Il 2022 della difesa italiana

La guerra scatenata dalla Russia contro l’Ucraina ha riportato al centro dell’agenda politica Nato, europea e italiana i temi legati alla deterrenza e difesa collettiva da una minaccia russa. Nel 2022 è stato approvato il nuovo Concetto strategico al summit di Madrid, che è il risultato sia del ritorno della guerra su larga scala sul continente europeo, sia di un processo di rinnovamento e coordinamento interno all’alleanza per adeguare la Nato ad un contesto di multipolarismo aggressivo con un orizzonte al 2030. Il Concetto dà priorità alla Russia tra le diverse sfide che lambiscono lo spazio euro-atlantico, considerando però anche la crescente assertività cinese, la presenza russa nel Mediterraneo e l’instabilità sul fianco sud.

Il fianco est

Il core task di deterrenza e difesa collettiva contro la Russia è stata l’attività cardine dell’Alleanza nel 2022 alla luce della guerra in corso ai confini con ben quattro Stati membri e della spregiudicatezza della leadership russa. In un’ottica di rafforzamento, è stato infatti preso l’impegno a tenere circa 300 mila unità degli Stati membri ad alto livello di prontezza come espressione di un “nuovo modello di forze” (New Force Model, Nfm).

RIGHE DEL DATASET:
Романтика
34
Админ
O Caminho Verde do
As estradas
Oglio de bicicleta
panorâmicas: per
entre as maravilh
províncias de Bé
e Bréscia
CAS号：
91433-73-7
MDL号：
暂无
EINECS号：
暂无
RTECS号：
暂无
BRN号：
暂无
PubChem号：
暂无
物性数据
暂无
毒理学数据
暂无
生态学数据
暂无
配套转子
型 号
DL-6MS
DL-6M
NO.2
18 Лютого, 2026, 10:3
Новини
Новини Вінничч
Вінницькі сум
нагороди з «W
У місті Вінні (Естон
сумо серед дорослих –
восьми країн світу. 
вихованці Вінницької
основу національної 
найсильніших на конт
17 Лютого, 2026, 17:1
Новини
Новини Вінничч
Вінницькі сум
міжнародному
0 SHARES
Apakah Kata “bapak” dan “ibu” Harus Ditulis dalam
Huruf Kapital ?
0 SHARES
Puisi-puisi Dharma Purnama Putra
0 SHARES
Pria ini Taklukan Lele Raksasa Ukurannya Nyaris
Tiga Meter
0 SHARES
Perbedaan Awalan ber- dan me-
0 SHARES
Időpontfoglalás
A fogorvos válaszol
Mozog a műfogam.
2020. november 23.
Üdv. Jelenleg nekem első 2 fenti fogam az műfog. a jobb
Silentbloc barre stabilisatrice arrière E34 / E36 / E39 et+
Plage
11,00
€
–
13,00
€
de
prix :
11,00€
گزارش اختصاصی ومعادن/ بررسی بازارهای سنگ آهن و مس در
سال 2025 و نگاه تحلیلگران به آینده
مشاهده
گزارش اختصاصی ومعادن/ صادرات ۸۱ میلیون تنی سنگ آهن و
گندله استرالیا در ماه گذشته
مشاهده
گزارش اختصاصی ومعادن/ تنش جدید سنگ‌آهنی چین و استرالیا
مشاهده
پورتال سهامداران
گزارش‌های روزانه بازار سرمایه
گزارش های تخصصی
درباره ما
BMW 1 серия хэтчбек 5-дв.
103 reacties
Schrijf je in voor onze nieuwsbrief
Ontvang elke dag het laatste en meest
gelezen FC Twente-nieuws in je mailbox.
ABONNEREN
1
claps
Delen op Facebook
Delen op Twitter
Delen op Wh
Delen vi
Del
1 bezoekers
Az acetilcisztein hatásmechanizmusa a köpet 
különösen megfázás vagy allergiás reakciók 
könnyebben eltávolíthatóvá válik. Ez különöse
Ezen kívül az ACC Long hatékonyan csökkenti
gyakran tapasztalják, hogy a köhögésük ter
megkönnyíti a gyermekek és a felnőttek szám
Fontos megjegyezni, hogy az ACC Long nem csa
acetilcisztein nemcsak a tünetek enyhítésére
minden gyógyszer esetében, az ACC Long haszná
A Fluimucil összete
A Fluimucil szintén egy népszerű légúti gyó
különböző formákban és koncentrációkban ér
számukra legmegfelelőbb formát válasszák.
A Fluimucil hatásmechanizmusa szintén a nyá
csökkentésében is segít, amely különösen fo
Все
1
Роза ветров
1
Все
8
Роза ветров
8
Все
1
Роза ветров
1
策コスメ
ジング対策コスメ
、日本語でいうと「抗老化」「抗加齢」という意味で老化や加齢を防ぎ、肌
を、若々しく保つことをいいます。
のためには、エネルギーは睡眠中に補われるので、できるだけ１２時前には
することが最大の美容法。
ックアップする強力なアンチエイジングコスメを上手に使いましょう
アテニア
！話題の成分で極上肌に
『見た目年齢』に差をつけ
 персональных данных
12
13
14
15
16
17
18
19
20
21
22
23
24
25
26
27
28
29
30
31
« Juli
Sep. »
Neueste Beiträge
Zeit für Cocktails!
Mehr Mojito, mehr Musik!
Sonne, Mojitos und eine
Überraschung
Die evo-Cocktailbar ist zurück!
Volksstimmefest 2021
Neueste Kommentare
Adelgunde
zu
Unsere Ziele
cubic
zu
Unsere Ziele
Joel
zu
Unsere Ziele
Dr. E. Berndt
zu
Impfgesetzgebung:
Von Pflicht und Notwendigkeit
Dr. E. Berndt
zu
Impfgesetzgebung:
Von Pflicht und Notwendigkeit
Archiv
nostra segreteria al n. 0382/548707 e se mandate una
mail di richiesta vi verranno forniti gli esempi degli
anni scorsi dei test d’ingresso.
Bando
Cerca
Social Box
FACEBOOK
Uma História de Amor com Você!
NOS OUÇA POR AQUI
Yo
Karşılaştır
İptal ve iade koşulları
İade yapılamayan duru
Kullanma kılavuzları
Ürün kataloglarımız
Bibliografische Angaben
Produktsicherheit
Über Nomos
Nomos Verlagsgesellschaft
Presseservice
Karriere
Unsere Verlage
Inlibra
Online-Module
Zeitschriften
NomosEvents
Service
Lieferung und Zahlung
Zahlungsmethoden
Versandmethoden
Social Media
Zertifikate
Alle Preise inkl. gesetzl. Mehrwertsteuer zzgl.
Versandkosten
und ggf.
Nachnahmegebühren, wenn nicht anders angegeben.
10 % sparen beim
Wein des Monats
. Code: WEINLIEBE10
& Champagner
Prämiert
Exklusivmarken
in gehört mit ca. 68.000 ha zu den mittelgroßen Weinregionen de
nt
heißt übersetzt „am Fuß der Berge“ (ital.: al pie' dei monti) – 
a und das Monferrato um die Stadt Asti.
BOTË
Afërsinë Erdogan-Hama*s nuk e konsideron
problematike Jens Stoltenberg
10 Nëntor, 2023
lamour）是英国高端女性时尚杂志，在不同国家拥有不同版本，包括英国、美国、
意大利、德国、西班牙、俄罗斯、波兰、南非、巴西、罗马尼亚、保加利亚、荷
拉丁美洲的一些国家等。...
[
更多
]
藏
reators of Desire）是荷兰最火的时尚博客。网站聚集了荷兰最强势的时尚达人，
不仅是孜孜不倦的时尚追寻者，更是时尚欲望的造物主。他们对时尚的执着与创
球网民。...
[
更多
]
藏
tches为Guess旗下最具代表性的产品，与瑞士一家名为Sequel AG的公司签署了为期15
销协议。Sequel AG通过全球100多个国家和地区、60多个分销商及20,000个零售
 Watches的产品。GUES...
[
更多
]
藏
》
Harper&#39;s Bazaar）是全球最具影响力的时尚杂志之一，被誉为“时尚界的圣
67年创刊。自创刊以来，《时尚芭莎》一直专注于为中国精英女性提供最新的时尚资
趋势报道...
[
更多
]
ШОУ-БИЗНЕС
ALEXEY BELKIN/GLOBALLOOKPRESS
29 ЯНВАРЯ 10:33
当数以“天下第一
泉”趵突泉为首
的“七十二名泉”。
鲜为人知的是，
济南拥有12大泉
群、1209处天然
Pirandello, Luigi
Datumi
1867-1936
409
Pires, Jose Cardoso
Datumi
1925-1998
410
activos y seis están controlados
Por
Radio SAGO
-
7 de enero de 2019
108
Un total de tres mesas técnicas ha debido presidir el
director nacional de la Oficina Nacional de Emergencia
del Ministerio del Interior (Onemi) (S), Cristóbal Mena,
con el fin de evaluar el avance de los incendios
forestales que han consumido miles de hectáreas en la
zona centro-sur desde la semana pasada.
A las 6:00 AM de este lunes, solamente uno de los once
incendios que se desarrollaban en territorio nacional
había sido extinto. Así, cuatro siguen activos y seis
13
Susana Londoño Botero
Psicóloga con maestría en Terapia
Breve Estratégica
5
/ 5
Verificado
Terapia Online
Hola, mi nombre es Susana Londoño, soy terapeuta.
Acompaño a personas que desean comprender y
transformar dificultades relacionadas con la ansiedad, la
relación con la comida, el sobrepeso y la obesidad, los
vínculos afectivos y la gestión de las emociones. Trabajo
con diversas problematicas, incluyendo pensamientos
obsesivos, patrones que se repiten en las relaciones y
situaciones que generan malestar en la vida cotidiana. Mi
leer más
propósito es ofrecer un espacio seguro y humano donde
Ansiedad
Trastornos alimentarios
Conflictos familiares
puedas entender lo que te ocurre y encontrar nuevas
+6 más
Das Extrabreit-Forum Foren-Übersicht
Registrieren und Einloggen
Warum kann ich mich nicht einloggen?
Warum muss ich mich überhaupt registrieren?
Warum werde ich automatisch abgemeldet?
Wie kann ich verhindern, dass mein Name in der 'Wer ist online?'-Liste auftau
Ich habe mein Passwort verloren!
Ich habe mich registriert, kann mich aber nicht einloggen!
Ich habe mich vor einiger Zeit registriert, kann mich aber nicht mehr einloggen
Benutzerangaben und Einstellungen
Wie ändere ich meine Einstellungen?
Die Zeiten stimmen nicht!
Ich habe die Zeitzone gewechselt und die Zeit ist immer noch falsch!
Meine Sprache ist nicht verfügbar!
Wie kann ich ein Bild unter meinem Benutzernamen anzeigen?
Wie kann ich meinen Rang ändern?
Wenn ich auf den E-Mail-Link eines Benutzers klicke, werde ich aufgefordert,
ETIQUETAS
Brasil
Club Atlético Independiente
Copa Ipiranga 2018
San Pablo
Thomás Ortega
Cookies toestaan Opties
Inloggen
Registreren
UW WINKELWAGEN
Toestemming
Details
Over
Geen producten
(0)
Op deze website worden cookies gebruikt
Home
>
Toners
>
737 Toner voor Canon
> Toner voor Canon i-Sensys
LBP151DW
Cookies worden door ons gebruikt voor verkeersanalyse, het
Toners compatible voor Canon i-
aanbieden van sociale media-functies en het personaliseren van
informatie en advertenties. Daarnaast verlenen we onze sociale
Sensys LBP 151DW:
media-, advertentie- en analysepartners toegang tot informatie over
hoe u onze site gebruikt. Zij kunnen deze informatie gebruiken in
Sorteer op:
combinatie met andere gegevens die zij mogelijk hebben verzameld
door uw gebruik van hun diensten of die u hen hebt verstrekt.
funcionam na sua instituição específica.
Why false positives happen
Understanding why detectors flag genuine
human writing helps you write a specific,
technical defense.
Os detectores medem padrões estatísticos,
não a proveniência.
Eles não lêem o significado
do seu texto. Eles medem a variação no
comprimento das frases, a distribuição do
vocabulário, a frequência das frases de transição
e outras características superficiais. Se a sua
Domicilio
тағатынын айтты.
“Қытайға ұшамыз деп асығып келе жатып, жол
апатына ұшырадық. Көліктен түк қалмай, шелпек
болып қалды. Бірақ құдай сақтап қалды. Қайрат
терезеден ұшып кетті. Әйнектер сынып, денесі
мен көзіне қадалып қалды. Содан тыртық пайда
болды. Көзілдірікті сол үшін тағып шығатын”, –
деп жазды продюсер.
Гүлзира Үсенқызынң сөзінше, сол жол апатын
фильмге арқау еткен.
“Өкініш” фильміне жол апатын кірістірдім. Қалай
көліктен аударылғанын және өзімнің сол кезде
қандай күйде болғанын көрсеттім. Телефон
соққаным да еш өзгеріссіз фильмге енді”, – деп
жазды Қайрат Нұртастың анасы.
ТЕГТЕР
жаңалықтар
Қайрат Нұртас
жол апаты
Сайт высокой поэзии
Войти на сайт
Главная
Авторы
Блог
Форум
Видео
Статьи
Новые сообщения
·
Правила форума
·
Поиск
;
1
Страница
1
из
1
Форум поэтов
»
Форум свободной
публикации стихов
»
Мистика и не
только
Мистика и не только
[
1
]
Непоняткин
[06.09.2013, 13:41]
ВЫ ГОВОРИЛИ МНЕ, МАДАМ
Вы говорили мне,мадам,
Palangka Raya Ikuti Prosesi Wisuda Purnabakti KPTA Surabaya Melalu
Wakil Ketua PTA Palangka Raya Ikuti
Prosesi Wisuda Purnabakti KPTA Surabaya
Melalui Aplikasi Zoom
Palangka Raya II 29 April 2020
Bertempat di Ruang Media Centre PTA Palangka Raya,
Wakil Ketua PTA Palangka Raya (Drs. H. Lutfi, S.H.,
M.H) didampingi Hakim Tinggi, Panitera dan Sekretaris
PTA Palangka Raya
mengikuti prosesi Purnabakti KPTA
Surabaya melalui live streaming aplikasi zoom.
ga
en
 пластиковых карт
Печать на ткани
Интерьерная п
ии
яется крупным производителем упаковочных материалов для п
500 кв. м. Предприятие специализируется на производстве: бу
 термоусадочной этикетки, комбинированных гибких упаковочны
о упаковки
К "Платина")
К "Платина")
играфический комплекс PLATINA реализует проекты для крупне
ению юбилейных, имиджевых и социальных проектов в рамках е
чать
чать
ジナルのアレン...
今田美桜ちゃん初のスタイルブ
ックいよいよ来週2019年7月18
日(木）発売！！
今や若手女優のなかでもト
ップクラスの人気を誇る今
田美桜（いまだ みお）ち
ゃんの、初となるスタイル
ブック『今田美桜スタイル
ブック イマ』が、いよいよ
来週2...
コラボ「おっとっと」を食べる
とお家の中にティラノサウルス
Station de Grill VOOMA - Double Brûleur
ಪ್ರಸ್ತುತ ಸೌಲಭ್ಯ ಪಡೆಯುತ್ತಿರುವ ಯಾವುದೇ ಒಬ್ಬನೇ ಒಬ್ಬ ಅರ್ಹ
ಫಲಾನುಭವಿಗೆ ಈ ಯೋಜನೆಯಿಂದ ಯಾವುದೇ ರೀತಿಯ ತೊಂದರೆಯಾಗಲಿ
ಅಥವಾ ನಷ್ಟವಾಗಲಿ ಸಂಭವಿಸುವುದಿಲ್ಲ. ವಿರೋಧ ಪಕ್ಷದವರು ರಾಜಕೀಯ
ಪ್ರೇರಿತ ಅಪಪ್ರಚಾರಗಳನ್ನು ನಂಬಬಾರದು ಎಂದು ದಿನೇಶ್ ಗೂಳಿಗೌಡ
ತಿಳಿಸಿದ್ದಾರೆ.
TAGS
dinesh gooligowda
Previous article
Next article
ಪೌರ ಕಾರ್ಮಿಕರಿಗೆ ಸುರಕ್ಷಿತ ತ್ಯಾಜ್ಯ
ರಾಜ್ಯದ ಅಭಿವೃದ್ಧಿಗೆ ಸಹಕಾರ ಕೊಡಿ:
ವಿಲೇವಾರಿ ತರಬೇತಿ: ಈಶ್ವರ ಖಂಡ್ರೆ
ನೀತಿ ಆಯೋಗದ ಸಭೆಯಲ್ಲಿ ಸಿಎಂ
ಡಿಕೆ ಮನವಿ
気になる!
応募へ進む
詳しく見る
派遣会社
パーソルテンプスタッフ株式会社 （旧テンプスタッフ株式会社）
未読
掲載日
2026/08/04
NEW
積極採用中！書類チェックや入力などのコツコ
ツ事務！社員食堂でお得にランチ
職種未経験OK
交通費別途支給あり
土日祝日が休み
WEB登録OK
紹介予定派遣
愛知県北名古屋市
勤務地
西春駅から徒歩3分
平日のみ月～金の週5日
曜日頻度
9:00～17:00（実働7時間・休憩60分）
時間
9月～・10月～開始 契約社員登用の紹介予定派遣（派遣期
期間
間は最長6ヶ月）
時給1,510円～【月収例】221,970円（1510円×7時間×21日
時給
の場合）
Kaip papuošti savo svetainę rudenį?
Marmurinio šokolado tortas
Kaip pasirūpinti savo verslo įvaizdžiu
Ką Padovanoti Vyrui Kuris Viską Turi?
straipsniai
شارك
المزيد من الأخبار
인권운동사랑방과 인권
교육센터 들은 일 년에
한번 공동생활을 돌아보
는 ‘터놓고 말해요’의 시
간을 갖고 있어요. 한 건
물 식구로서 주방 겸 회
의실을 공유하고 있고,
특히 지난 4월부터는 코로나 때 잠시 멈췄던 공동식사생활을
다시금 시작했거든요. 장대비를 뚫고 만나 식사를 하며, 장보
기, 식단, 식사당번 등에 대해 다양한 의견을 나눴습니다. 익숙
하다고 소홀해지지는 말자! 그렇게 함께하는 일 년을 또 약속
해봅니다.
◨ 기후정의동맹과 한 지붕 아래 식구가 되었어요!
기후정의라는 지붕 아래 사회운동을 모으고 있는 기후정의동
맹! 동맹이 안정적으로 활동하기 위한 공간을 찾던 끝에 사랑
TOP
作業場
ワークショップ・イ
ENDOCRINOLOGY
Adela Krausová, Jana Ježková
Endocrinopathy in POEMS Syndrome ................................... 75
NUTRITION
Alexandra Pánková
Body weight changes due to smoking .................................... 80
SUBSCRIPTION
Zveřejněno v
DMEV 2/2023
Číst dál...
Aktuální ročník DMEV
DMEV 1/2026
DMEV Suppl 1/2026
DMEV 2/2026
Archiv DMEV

ESERCIZIO: Traduci in inglese questa frase del brano sulla difesa italiana nel 2022: «Il Concetto dà priorità alla Russia tra le diverse sfide che lambiscono lo spazio euro-atlantico, considerando però anche la crescente assertività cinese, la presenza russa nel Mediterraneo e l’instabilità sul fianco sud.»

RISPOSTA: The Concept gives priority to Russia among the various challenges that border the Euro-Atlantic area, while also taking into account growing Chinese assertiveness, the Russian presence in the Mediterranean, and instability on the southern flank.